## Bahan Bacaan
Sehingga yang bersangkutan mesti mengajukan secara internal terlebih dahulu kepada gereja untuk dipertimbangkan, karena tempat doa tidak pernah sifatnya itu privat. Kalau sudah menjadi tempat alias sasana doa dan melibatkan dua sampai tiga orang, kata Yudono, maka sifatnya sudah publik.
Sehingga, harus ada persetujuan dari ordinaris wilayah seperti romo paroki. Bila tingkatannya lebih luas baru ke kevikepan, lalu berjenjang sampai ke tingkat lebih luas lagi yang bisa melibatkan keuskupan. Di tingkat nasional yaitu konferensi wali gereja, dan internasional dari Paus sebagai pemimpin Gereja Katolik di dunia.
Bila urusan di internal gereja tuntas, kata Yudono, barulah kemudian mengurus izin ke penguasa wilayah seperti RT/RW, lurah, dan seterusnya. Porsedur ini, kata dia, karena tempat ibadah yang dibangun berkaitan dengan masyarakat Indonesia yang beragam. "Itu pun belum tentu akan disetujui," kata Yudono.
Sebab dalam semua proses ini tentunya akan ada proses verifikasi dan pengecekan. Pembangunan tempat ibadah ini tidak bisa serta merta hanya karena sudah ada material bangunannya. "Kalau mau di keluarga masing-masing, ya di dalam silahkan, tidak kemudian ekspos ke luar," ujar Yudono.
Dalam kejadian di rumah doa Sasana Adhi Rasa Santo Yakobus, ada informasi di pemberitaan bahwa pengelola sudah ingin mengajukan izin pada 5 Februari lalu untuk meminta diberkati oleh Uskup Agung Semarang. Akan tetapi, urung terjadi sampai akhirnya patung ditutup terpal oleh pemiliknya sendiri pada 22 Maret 2023.

## Data yang Diberikan

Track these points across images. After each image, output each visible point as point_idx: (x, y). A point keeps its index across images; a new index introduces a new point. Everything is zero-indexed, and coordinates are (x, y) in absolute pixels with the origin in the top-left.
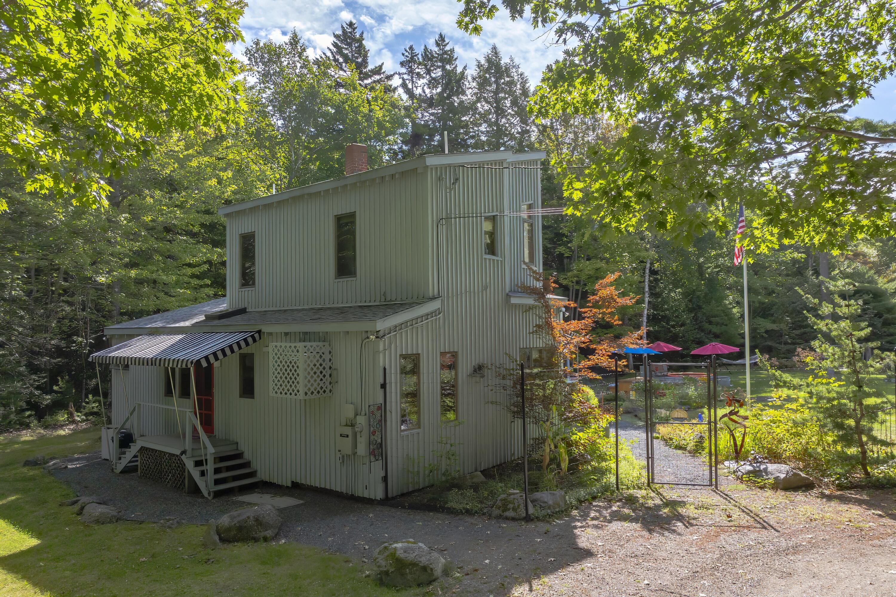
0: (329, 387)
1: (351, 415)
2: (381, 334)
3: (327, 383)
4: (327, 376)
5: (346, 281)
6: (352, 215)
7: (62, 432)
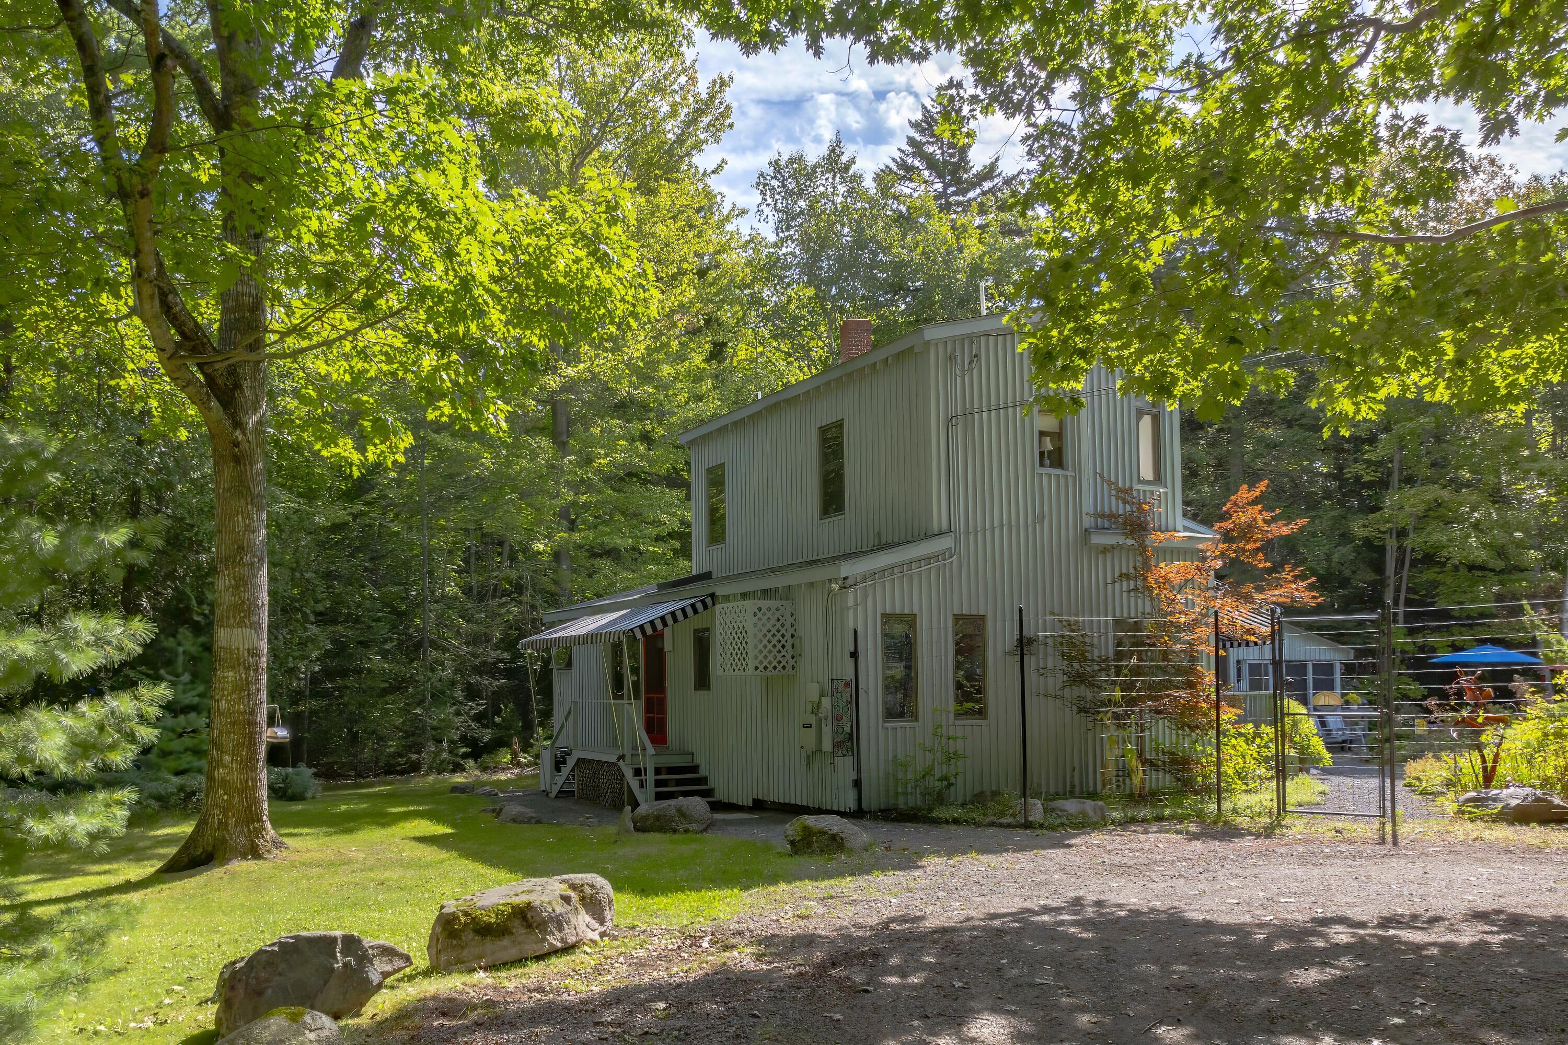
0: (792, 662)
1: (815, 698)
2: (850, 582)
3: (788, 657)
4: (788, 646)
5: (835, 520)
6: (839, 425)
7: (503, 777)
* * *
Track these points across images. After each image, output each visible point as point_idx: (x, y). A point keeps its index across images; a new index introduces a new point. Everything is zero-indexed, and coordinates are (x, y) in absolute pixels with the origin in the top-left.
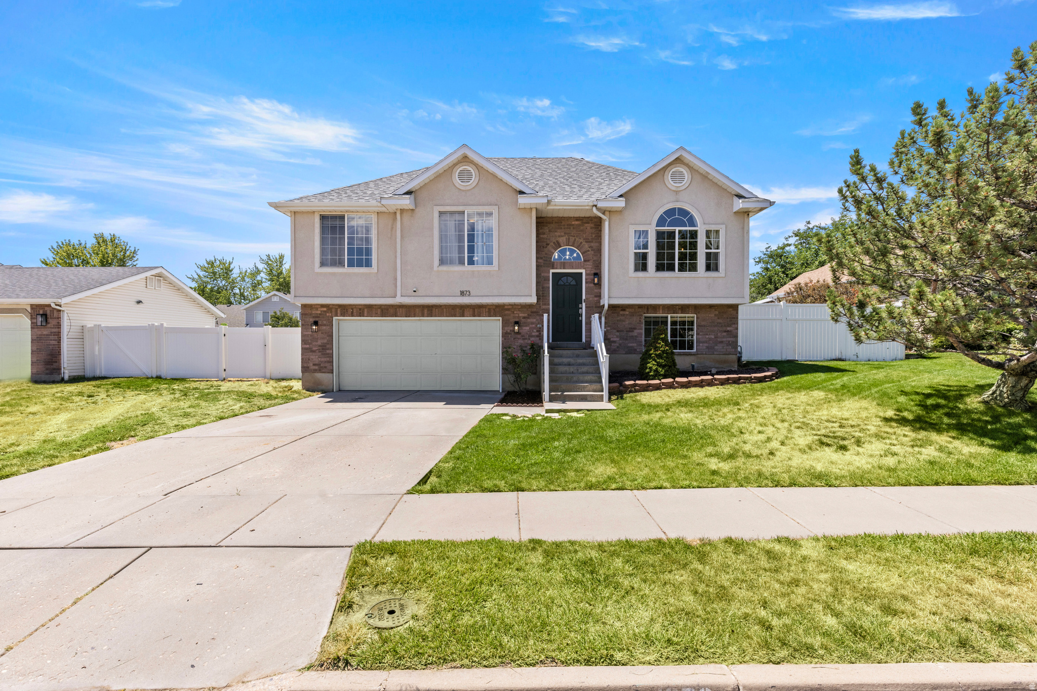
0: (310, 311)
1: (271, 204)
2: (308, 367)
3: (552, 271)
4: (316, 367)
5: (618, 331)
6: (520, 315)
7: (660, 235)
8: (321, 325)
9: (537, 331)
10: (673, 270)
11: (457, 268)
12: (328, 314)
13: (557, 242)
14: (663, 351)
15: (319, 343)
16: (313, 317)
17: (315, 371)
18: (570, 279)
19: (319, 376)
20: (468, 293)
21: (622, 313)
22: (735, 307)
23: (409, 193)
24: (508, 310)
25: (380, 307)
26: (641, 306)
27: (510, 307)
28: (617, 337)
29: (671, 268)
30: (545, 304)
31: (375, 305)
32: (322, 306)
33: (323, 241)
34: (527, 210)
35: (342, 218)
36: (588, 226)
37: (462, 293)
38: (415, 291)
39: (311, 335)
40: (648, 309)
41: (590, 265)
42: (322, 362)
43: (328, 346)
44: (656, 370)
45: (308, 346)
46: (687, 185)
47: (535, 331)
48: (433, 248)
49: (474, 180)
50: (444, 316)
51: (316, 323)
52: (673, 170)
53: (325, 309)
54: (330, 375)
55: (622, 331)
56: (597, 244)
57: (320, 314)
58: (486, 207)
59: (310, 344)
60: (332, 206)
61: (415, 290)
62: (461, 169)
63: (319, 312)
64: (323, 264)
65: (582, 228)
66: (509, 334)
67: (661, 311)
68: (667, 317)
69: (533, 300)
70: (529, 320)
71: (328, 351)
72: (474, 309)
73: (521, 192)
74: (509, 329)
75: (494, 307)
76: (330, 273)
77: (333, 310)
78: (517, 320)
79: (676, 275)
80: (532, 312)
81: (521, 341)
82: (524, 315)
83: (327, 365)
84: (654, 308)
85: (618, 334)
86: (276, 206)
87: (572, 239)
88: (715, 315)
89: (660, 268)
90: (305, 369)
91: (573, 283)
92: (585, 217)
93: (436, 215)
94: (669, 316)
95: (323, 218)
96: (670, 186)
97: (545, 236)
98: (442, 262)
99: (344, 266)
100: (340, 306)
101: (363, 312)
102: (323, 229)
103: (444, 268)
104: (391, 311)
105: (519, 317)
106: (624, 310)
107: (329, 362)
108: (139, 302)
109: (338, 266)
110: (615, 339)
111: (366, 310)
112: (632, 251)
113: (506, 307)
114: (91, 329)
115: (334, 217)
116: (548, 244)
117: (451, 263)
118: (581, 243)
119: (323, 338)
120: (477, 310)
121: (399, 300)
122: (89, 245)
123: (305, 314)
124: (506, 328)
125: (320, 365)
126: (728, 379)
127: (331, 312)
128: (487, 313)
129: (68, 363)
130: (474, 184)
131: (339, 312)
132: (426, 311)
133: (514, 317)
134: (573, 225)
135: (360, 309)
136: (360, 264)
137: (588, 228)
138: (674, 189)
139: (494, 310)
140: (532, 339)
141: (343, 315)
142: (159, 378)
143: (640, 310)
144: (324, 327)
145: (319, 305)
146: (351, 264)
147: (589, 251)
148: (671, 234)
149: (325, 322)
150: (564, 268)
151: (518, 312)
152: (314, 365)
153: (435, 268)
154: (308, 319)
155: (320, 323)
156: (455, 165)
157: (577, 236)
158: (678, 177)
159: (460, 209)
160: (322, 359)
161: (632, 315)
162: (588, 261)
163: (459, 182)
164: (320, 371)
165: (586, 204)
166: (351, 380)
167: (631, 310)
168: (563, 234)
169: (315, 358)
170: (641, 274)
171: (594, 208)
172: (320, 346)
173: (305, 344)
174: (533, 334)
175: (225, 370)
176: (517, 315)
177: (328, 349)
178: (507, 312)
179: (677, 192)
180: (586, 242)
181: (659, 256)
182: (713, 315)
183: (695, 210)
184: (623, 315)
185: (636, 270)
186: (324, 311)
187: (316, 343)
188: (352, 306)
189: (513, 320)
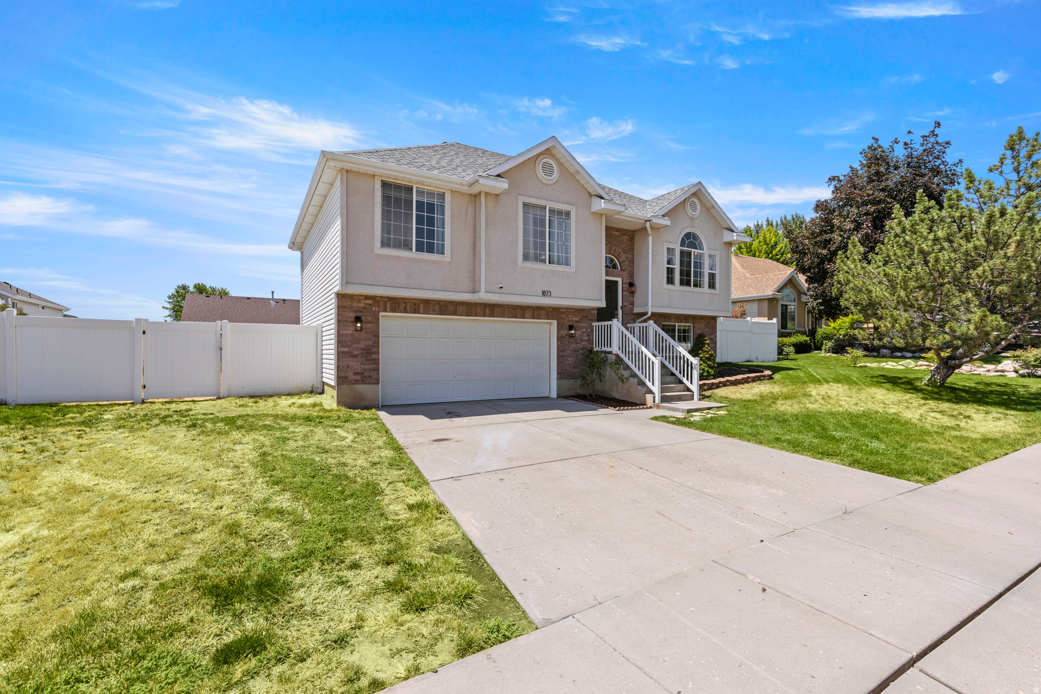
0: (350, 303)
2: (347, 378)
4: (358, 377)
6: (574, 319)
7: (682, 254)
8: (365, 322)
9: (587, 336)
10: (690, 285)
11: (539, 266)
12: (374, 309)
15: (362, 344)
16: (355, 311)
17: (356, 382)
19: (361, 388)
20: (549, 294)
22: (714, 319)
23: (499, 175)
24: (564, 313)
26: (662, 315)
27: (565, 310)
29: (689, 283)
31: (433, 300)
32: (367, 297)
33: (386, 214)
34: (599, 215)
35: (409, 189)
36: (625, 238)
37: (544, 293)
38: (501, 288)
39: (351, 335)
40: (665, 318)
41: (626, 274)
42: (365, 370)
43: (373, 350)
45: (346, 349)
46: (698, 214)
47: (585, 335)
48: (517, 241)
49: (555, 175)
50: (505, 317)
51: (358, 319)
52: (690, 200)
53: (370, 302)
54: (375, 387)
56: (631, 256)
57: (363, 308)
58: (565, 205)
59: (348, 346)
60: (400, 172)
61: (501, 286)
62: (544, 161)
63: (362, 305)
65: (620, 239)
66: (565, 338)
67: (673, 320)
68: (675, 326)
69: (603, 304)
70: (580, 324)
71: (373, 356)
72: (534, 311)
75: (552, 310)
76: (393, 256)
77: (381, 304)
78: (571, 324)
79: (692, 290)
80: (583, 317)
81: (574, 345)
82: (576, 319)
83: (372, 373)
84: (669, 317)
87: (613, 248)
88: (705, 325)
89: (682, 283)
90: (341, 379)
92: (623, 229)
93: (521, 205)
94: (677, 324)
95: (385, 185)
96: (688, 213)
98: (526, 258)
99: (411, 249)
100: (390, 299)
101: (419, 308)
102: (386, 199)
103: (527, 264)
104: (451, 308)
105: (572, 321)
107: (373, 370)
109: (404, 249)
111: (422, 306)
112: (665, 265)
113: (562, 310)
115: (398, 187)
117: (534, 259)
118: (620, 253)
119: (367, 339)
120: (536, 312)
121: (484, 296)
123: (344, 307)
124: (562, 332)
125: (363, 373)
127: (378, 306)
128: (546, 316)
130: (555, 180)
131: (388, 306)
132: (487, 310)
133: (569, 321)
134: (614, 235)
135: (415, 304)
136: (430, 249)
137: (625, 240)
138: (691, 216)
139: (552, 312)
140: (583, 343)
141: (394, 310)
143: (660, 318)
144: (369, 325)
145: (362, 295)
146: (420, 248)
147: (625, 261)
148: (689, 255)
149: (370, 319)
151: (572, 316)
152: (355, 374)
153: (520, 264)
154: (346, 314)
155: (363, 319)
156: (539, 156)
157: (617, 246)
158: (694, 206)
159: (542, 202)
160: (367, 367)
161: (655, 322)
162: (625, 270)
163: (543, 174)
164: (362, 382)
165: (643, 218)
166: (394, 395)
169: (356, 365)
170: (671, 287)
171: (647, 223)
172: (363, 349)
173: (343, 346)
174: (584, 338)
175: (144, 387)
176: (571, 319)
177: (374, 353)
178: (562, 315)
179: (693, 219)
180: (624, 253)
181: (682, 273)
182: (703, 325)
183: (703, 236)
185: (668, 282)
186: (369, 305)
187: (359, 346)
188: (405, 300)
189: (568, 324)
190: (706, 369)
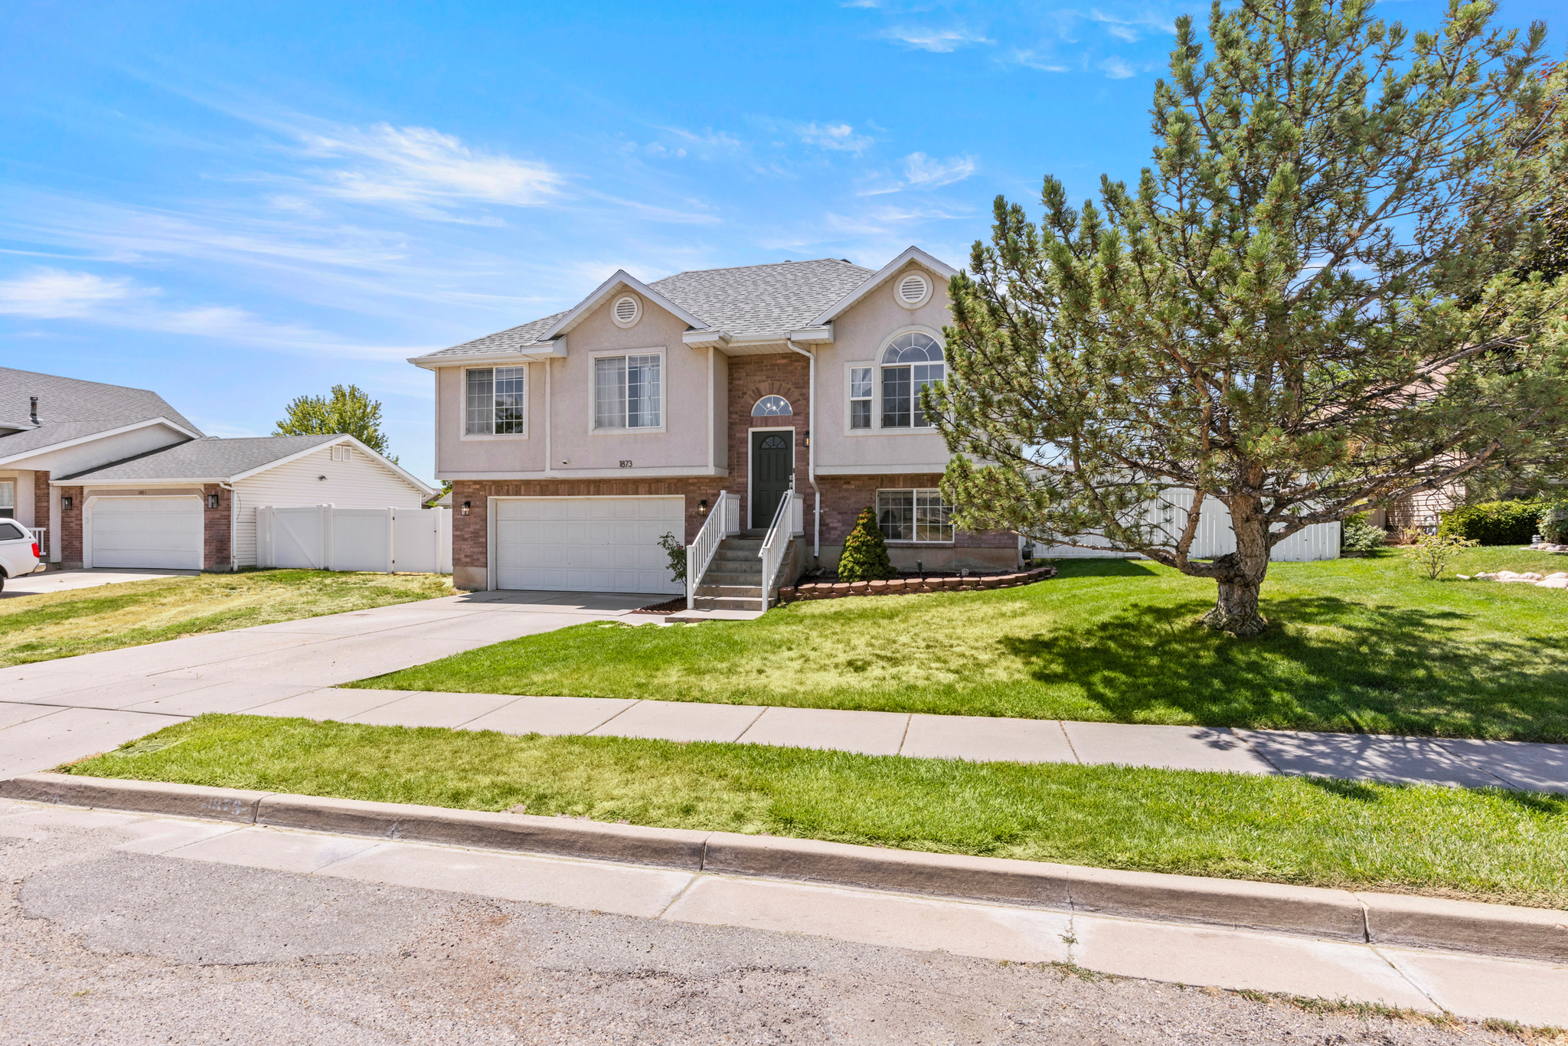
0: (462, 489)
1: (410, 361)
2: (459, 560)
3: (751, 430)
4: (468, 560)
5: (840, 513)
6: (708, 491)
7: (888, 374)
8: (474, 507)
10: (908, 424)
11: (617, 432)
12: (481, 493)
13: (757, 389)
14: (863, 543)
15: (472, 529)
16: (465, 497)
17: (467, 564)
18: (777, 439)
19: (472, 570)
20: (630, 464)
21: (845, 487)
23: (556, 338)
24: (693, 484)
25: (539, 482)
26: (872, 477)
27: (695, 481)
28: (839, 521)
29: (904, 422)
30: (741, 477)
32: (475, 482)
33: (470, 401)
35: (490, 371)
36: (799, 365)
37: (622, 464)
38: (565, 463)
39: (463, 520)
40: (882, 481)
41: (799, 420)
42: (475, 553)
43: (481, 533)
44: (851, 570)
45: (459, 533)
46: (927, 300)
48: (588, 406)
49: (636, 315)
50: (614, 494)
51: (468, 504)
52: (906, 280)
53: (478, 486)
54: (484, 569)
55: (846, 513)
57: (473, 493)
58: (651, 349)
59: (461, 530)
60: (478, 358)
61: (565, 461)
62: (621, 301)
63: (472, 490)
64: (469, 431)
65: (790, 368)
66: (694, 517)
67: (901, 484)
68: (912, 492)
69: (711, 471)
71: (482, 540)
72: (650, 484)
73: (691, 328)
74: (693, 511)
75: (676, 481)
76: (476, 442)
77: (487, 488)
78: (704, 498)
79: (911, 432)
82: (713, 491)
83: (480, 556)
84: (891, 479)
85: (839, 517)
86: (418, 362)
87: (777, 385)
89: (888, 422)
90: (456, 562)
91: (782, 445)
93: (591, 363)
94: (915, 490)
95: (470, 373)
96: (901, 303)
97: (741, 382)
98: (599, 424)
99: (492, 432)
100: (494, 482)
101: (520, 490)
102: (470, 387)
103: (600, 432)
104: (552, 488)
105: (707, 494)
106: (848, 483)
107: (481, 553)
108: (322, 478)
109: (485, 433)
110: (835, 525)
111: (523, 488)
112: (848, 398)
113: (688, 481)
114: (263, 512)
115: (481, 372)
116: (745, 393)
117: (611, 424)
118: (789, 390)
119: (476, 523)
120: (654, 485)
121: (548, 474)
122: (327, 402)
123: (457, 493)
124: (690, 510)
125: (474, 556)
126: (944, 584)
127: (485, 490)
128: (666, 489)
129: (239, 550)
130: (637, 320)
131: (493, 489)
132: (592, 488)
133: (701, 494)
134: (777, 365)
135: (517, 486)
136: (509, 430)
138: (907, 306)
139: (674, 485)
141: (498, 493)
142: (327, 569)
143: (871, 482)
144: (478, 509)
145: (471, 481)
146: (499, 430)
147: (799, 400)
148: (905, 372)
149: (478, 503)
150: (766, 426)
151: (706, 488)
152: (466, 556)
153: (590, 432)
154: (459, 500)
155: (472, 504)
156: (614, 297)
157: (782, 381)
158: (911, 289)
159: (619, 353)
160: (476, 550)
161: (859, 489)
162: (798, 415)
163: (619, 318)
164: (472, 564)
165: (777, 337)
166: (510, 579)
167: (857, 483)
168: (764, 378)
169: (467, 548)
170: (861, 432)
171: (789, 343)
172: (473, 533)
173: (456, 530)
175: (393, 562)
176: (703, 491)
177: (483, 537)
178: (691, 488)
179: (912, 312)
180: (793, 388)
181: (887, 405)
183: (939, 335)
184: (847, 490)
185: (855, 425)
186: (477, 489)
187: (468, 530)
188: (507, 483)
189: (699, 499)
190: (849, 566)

## Perintah Latihan
a – Menurut bacaan tentang izin rumah doa, kapan patung di rumah doa Sasana Adhi Rasa Santo Yakobus ditutup terpal oleh pemiliknya?
b – Tulis lanjutan bacaan tentang izin rumah doa, mulai setelah kalimat terakhirnya.
Catatan di atas adalah bahan tersendiri yang tidak berkaitan dengan bacaan.

## Jawaban Tugas
a – Pada 22 Maret 2023.

b –
Merespons hal ini, Yudono menjelaskan uskup pada para pelayan gereja di level tertentu, entah paroki atau wakilnya, pasti akan menanyakan ke pengelola apakah semua persyaratan yang diminta sudah dipenuhi. Baik sipil maupun gereja. "Sipil oke, gereja oke, pasti uskup akan memberkati," ujarnya.
Oleh sebab itu, uskup harus diberikan informasi yang benar dan tepat. Jangan sampai orang memberi informasi yang salah ke pada uskup, sehingga akhirnya salah langkah. Tapi karena memang belum ada pengajuan izin, kata Yudono, tentu uskup tidak akan memberkati.
Beberapa hari setelah kejadian penutupan patung Bunda Maria tersebut, Yudono mengatakan dirinya sampai sekarang belum mengetahui lagi perkembangan dari proses pengurusan izin rumah doa Sasana Adhi Rasa Santo Yakobus tersebut. "Minimal saya belum tahu dari romo paroki bagaimana, tapi untuk saya, sampai saat ini belum ada pembicaraan," ujarnya.
Sebab dalam proses pengurusan izin tersebut, kata Yudono, romo paroki pun pasti akan berkoordinasi dengan dirinya bila memang uskup yang diminta memberkati. Paroki tentu akan berembuh dengan Kevikepan. "Karena untuk lebih lancar, termasuk juga nanti kan mendatangkan orang, masyarakat setempat juga harus dilibatkan," ujarnya.
Ketika sampai di Keuskupan, uskup pun tentu akan bertanya sekian kali soal legalitas dari pendirian tempat ibadah ini. Gereja, kata Yudono, sangatlah taat pada aturan. Dari urusan surat menyurat sampai kendaraan pelayan gereja, semua ada dokumen dan data-datanya. Bahkan, Yudono menyebut sejarah gereja-gereja pun ada arsipnya.
"Sehingga memalukan bila gereja kok tiba-tiba memberkati tanpa ada sesuatu yang sudah beres, pasti tidak sesuai dengan sifat asli gereja," ujar Yudono.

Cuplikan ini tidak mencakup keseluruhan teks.